[Saved data entries]
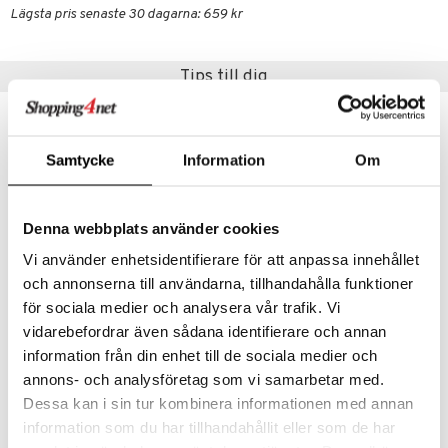
Lägsta pris senaste 30 dagarna: 659 kr
er Mario
Tips till dig
Samtycke
Information
Om
Denna webbplats använder cookies
Vi använder enhetsidentifierare för att anpassa innehållet
och annonserna till användarna, tillhandahålla funktioner
för sociala medier och analysera vår trafik. Vi
HW Monster Truck 1:64
HW Monster Trucks Dragon Demolition
vidarebefordrar även sådana identifierare och annan
HOT WHEELS
HOT WHEELS
information från din enhet till de sociala medier och
annons- och analysföretag som vi samarbetar med.
119
799
kr
kr
Dessa kan i sin tur kombinera informationen med annan
information som du har tillhandahållit eller som de har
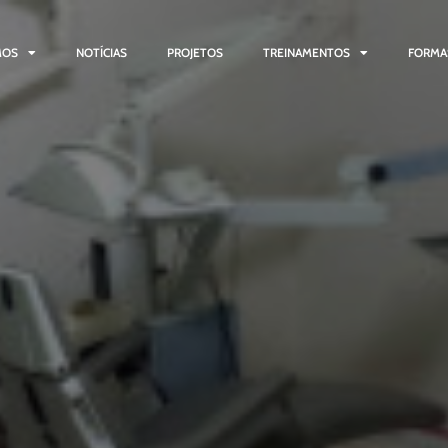
MOS
NOTÍCIAS
PROJETOS
TREINAMENTOS
FORMA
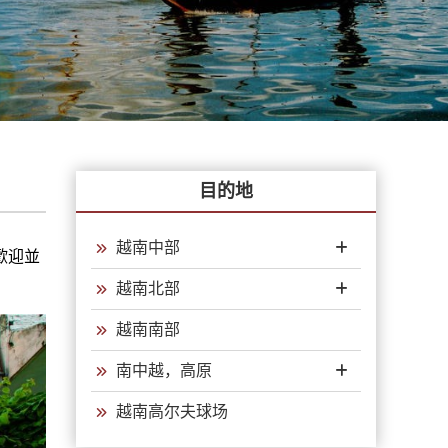
目的地
越南中部
歡迎並
越南北部
越南南部
南中越，高原
越南高尔夫球场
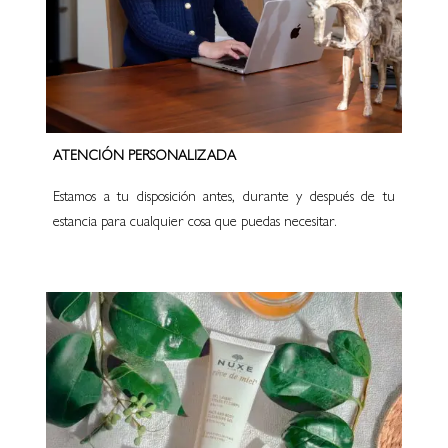
ATENCIÓN PERSONALIZADA
Estamos a tu disposición antes, durante y después de tu
estancia para cualquier cosa que puedas necesitar.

** Problem statement **
Looking back over the records above, in how many lines does the word "medier" occur? Give the number alone.

** Response to this exercise **
2